After extensive stage work with regional theater in Oregon and with the Circle Repertory Company and the New York Shakespeare Festival in NYC, Hurt made his film debut as a scientist who experiments on himself to terrifying effect in Ken Russell's "Altered States" (1980). He confirmed his status as a movie star when he co-starred as the cocky and sexy but foolish lawyer opposite Kathleen Turner in Lawrence Kasdan's steamy film noir suspenser, "Body Heat" (1981) and followed up as a psychologically maimed Vietnam vet in Kasdan's "The Big Chill" (1983).
A decided change of pace came first with Hurt's role as a Russian detective in "Gorky Park" (1983) and especially with his performance as the flamboyantly gay window dresser incarcerated in a Latin American jail in Hector Babenco's "Kiss of the Spider Woman" (1985). The latter earned him numerous plaudits, including an Oscar and Best Actor awards from the British Academy and the Cannes Film Festival. He had reached a peak of critical acclaim, and was a popular enough star to provide box-office insurance for "Children of a Lesser God" (1986), based on the Broadway success, with Hurt as a teacher of the hearing-impaired. He earned a second Best Actor Oscar nomination, and the following year made it three in a row with an amusing change-of-pace role as a dense newscaster in "Broadcast News" (1987).
Hurt's reticent persona meshed perfectly that of the emotionally withdrawn, reluctant travel writer in Kasdan's adaptation of the Anne Tyler bestseller, "The Accidental Tourist" (1988). It also suited his impersonal physician whose illness humanizes him in "The Doctor" (1991), a film which reteamed him with "Children" director Randa Haines. "The Doctor" marked Hurt's last box-office success for a while, and some saw his supporting turns as an adulterous college professor in "Mr. Wonderful" (1993) and as a corrupt cop in "Trial by Jury" (1994) as evidence of a decline into a character actor. But Hurt has long been the type who might call himself a character actor rather than a movie star; his role in "The Big Chill" was considerably smaller than those of several of his co-stars, and he also played an amusing smaller role as an inept hired killer in Kasdan's "I Love You to Death" (1990). He has, meanwhile, also played leads as the mysterious possessor of a sight-giving device in Wim Wenders' ambitious and somewhat underrated "Until the End of the World" (1991), as a potential adoptive father in "Second Sight" (1994) and as a Brooklyn writer in Wayne Wang's "Smoke" (1995).
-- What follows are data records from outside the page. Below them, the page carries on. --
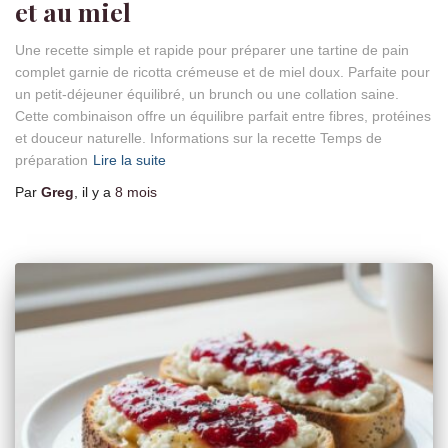
et au miel
Une recette simple et rapide pour préparer une tartine de pain
complet garnie de ricotta crémeuse et de miel doux. Parfaite pour
un petit-déjeuner équilibré, un brunch ou une collation saine.
Cette combinaison offre un équilibre parfait entre fibres, protéines
et douceur naturelle. Informations sur la recette Temps de
préparation
Lire la suite
Par
Greg
, il y a
8 mois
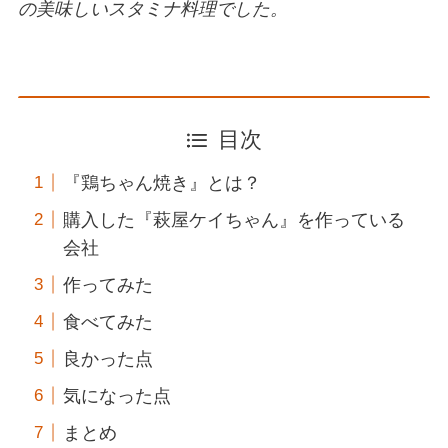
の美味しいスタミナ料理でした。
目次
『鶏ちゃん焼き』とは？
購入した『萩屋ケイちゃん』を作っている
会社
作ってみた
食べてみた
良かった点
気になった点
まとめ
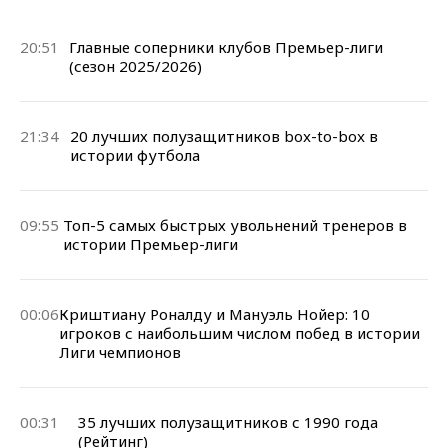
20:51
Главные соперники клубов Премьер-лиги
(сезон 2025/2026)
21:34
20 лучших полузащитников box-to-box в
истории футбола
09:55
Топ-5 самых быстрых увольнений тренеров в
истории Премьер-лиги
00:06
Криштиану Роналду и Мануэль Нойер: 10
игроков с наибольшим числом побед в истории
Лиги чемпионов
00:31
35 лучших полузащитников с 1990 года
(Рейтинг)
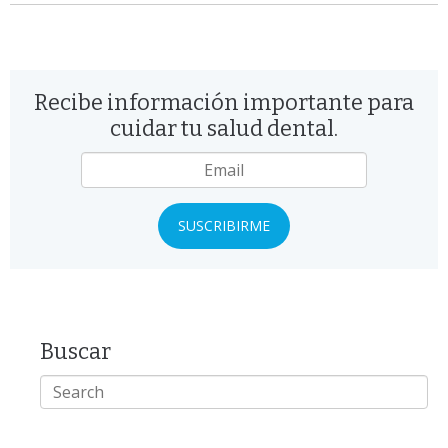
Recibe información importante para
cuidar tu salud dental.
Email
*
Buscar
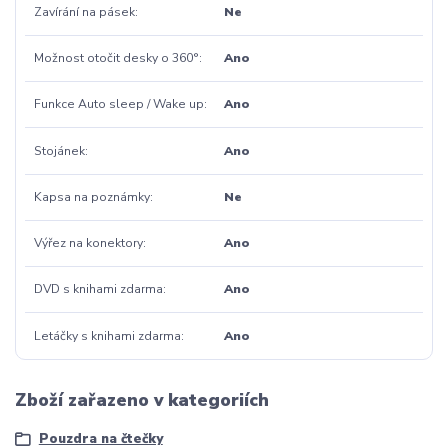
Zavírání na pásek
Ne
Možnost otočit desky o 360°
Ano
Funkce Auto sleep / Wake up
Ano
Stojánek
Ano
Kapsa na poznámky
Ne
Výřez na konektory
Ano
DVD s knihami zdarma
Ano
Letáčky s knihami zdarma
Ano
Zboží zařazeno v kategoriích
Pouzdra na čtečky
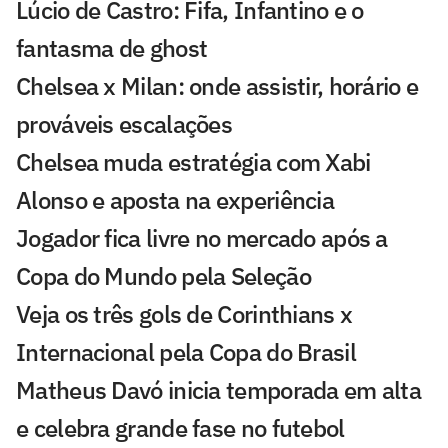
Lúcio de Castro: Fifa, Infantino e o
fantasma de ghost
Chelsea x Milan: onde assistir, horário e
prováveis escalações
Chelsea muda estratégia com Xabi
Alonso e aposta na experiência
Jogador fica livre no mercado após a
Copa do Mundo pela Seleção
Veja os três gols de Corinthians x
Internacional pela Copa do Brasil
Matheus Davó inicia temporada em alta
e celebra grande fase no futebol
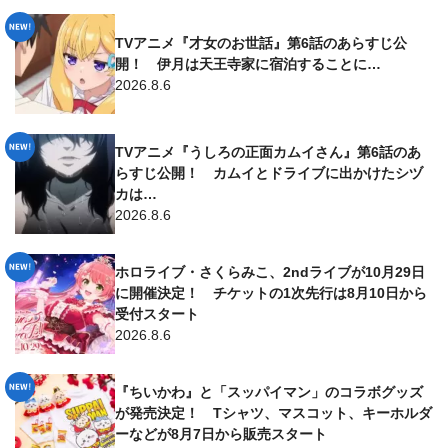
TVアニメ『才女のお世話』第6話のあらすじ公
開！ 伊月は天王寺家に宿泊することに…
2026.8.6
TVアニメ『うしろの正面カムイさん』第6話のあ
らすじ公開！ カムイとドライブに出かけたシヅ
カは…
2026.8.6
ホロライブ・さくらみこ、2ndライブが10月29日
に開催決定！ チケットの1次先行は8月10日から
受付スタート
2026.8.6
『ちいかわ』と「スッパイマン」のコラボグッズ
が発売決定！ Tシャツ、マスコット、キーホルダ
ーなどが8月7日から販売スタート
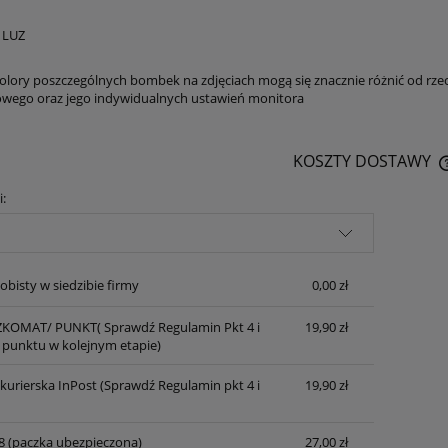
 LUZ
olory poszczególnych bombek na zdjęciach mogą się znacznie różnić od rze
wego oraz jego indywidualnych ustawień monitora
KOSZTY DOSTAWY
i:
obisty w siedzibie firmy
0,00 zł
KOMAT/ PUNKT( Sprawdź Regulamin Pkt 4 i
19,90 zł
punktu w kolejnym etapie)
 kurierska InPost (Sprawdź Regulamin pkt 4 i
19,90 zł
8 (paczka ubezpieczona)
27,00 zł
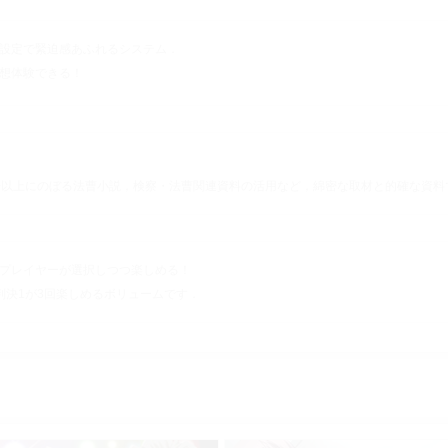
設定で緊迫感あふれるシステム．
想体験できる！
冊以上にのぼる法曹小説，検察・法曹関連資料の活用など，綿密な取材と的確な資料
プレイヤーが選択しつつ楽しめる！
判決1が3回楽しめるボリュームです．
ギャラリー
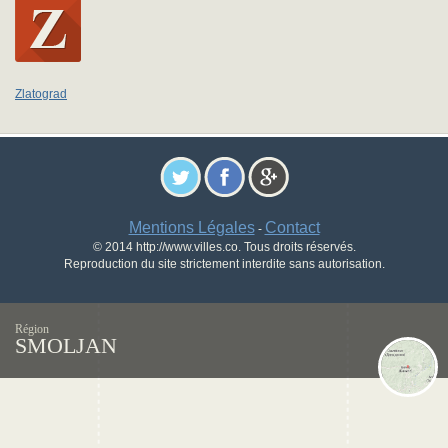
Zlatograd
Mentions Légales
Contact
-
© 2014 http://www.villes.co. Tous droits réservés.
Reproduction du site strictement interdite sans autorisation.
Région
SMOLJAN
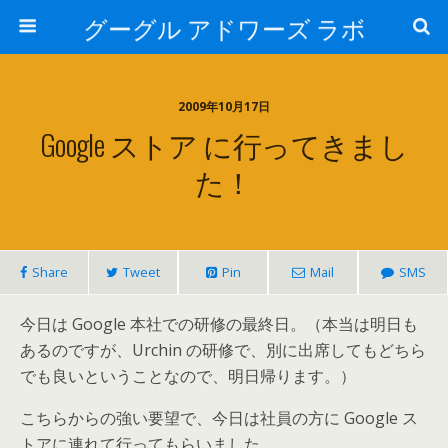
グーグル アドワーズ ラボ
2009年10月17日
Google ストア に行ってきまし
た！
Share
Tweet
Pin
Mail
SMS
今日は Google 本社での研修の最終日。（本当は明日も
あるのですが、Urchin の研修で、別に出席してもどちら
でも良いということなので、明日帰ります。）
こちらからの強い要望で、今日は社員の方に Google ス
トアに連れて行ってもらいました。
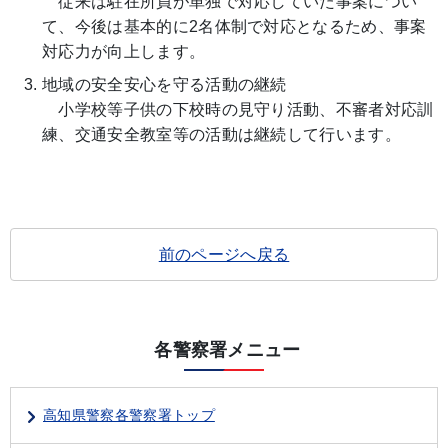
従来は駐在所員が単独で対応していた事案につい
て、今後は基本的に2名体制で対応となるため、事案
対応力が向上します。
地域の安全安心を守る活動の継続
小学校等子供の下校時の見守り活動、不審者対応訓
練、交通安全教室等の活動は継続して行います。
前のページへ戻る
各警察署メニュー
高知県警察各警察署トップ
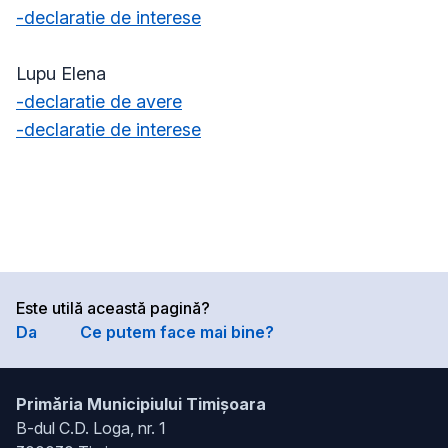
-declaratie de interese
Lupu Elena
-declaratie de avere
-declaratie de interese
Este utilă această pagină?
Da
Ce putem face mai bine?
Primăria Municipiului Timișoara
B-dul C.D. Loga, nr. 1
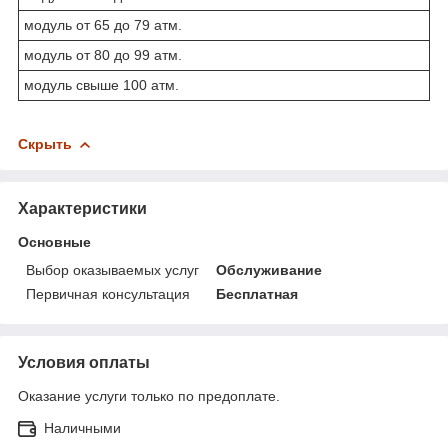
модуль от 65 до 79 атм.
модуль от 80 до 99 атм.
модуль свыше 100 атм.
Скрыть
Характеристики
Основные
Выбор оказываемых услуг
Обслуживание
Первичная консультация
Бесплатная
Условия оплаты
Оказание услуги только по предоплате.
Наличными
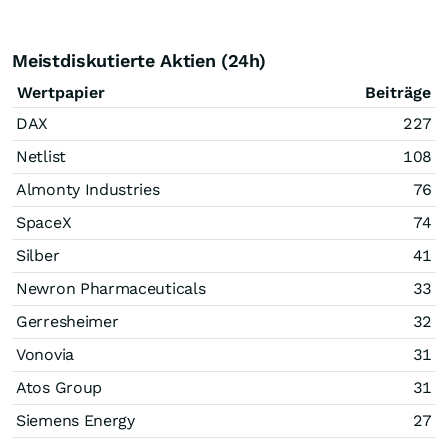
Meistdiskutierte Aktien (24h)
Wertpapier
Beiträge
DAX
227
Netlist
108
Almonty Industries
76
SpaceX
74
Silber
41
Newron Pharmaceuticals
33
Gerresheimer
32
Vonovia
31
Atos Group
31
Siemens Energy
27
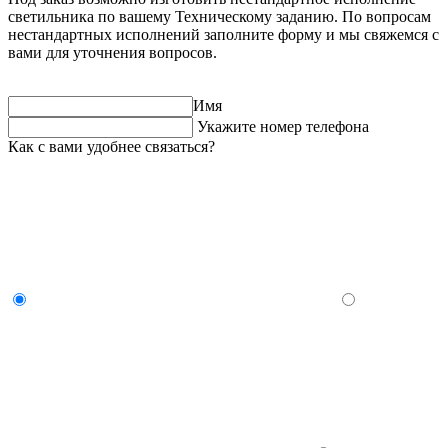
светильника по вашему Техническому заданию. По вопросам
нестандартных исполнений заполните форму и мы свяжемся с
вами для уточнения вопросов.
Имя
Укажите номер телефона
Как с вами удобнее связаться?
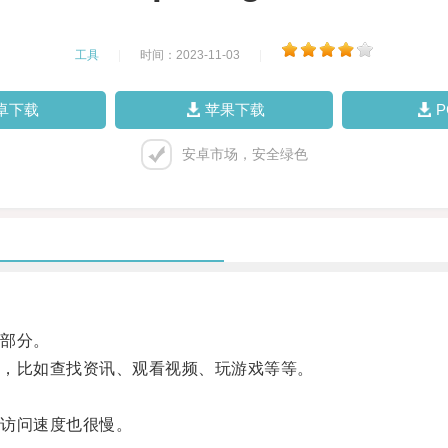
工具
|
时间：2023-11-03
|
卓下载
苹果下载
安卓市场，安全绿色
部分。
，比如查找资讯、观看视频、玩游戏等等。
访问速度也很慢。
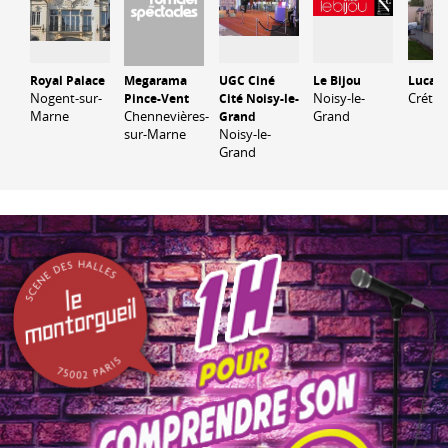
Royal Palace
Megarama
UGC Ciné
Le Bijou
Lucar
Nogent-sur-
Noisy-le-
Créteil
Pince-Vent
Cité Noisy-le-
Marne
Chennevières-
Grand
Grand
sur-Marne
Noisy-le-
Grand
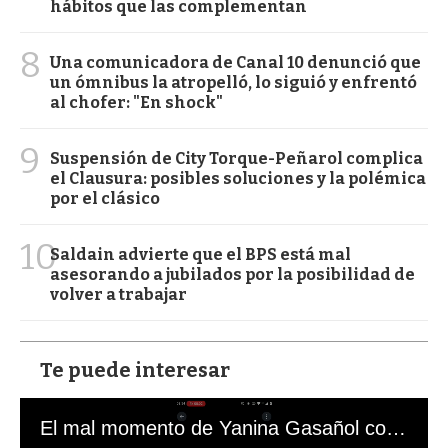
hábitos que las complementan
8
Una comunicadora de Canal 10 denunció que
un ómnibus la atropelló, lo siguió y enfrentó
al chofer: "En shock"
9
Suspensión de City Torque-Peñarol complica
el Clausura: posibles soluciones y la polémica
por el clásico
10
Saldain advierte que el BPS está mal
asesorando a jubilados por la posibilidad de
volver a trabajar
Te puede interesar
El mal momento de Yanina Gasañol con un hincha argentino en "Subrayado"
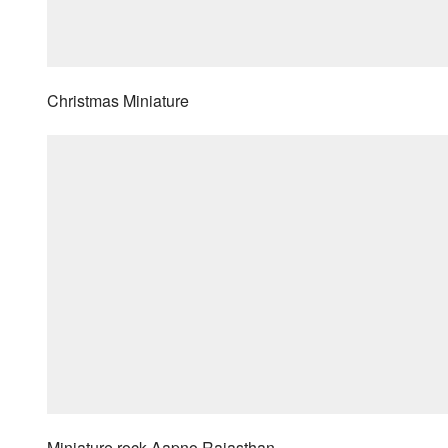
Christmas Miniature
Miniature rock-Aapno Rajasthan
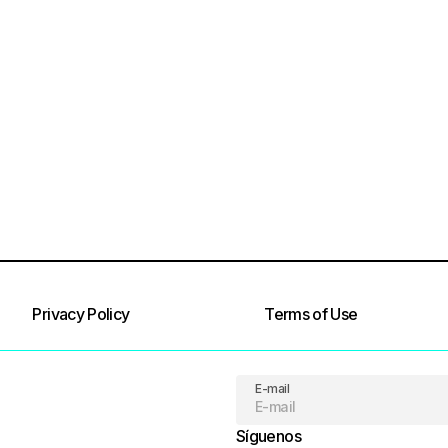
Privacy Policy
Terms of Use
E-mail
Síguenos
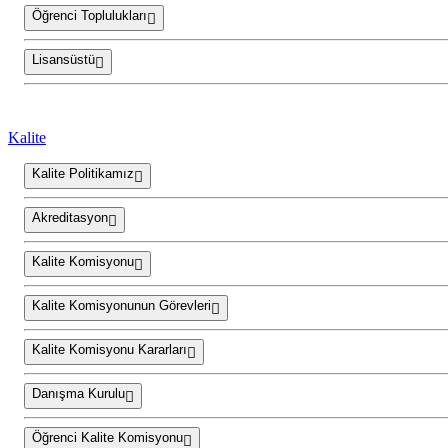
Öğrenci Toplulukları
Lisansüstü
Kalite
Kalite Politikamız
Akreditasyon
Kalite Komisyonu
Kalite Komisyonunun Görevleri
Kalite Komisyonu Kararları
Danışma Kurulu
Öğrenci Kalite Komisyonu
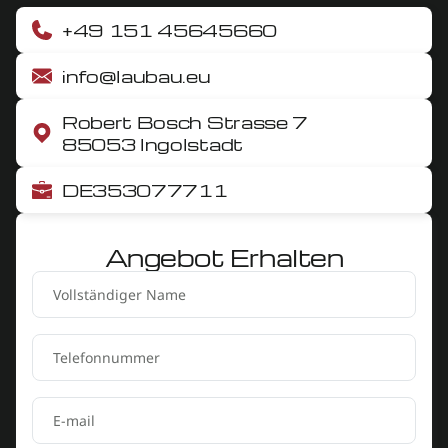
+49 151 45645660
info@laubau.eu
Robert Bosch Strasse 7
85053 Ingolstadt
DE353077711
Angebot Erhalten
As middle age set in, Hurt retained a sinewy physique but his blond mane was thinning and his looks were hardening. Nevertheless, he continued to bring his unique intelligence to a variety of roles. Hurt cut an idiosyncratic figure as Rochester in the 1996 remake of "Charlotte Bronte's Jane Eyre" while in Nora Ephron's "Michael" (also 1996), he delivered a strong portrait of a cynical tabloid reporter investigating the supposed visitation by an angel. The little seen gem "Loved" (1997) teamed him with Robin Wright Penn as a district attorney and a potential witness respectively. Hurt returned to the world of science fiction with his next two features, the muddled "Dark City", in which he played a police investigator looking into a possible murder, and the highly-anticipated feature version of "Lost in Space" (both 1998). Hurt rounded out 1998 with a stand-out performance as an impotent lawyer whose wife takes a lover in order to have a child in "The Proposition" and as the stoic husband of a dying woman (Meryl Streep) in "One True Thing".
With the dawning of the new millennium, the actor has continued to accept challenging parts whether they be supporting roles like his staunch Communist in Istvan Szabo's epic "Sunshine" or as the doomed patriarch of House Atreides in the Sci-Fi Channel miniseries "Frank Herbert's Dune" (both 2000) or leads in fare like the direct-to-cable "Contaminated Man" (also 2000). And Hurt continued to appear on the big screen, segueing from leading man roles to pivotal character parts, such as the desperate, obsessive Prof. Hobby in the Spielberg-Kubrick sci-fi fable "A.I.: Artificial Intelligence" (2001), Samuel L. Jackson's compassionate Alcoholics Anonymous sponsor in "Changing Lanes" (2002) and Angus, the father of Winnie Foster (Alexis Bledel, in the Disney adaptation of the children's classic novel "Tuck Everlasting."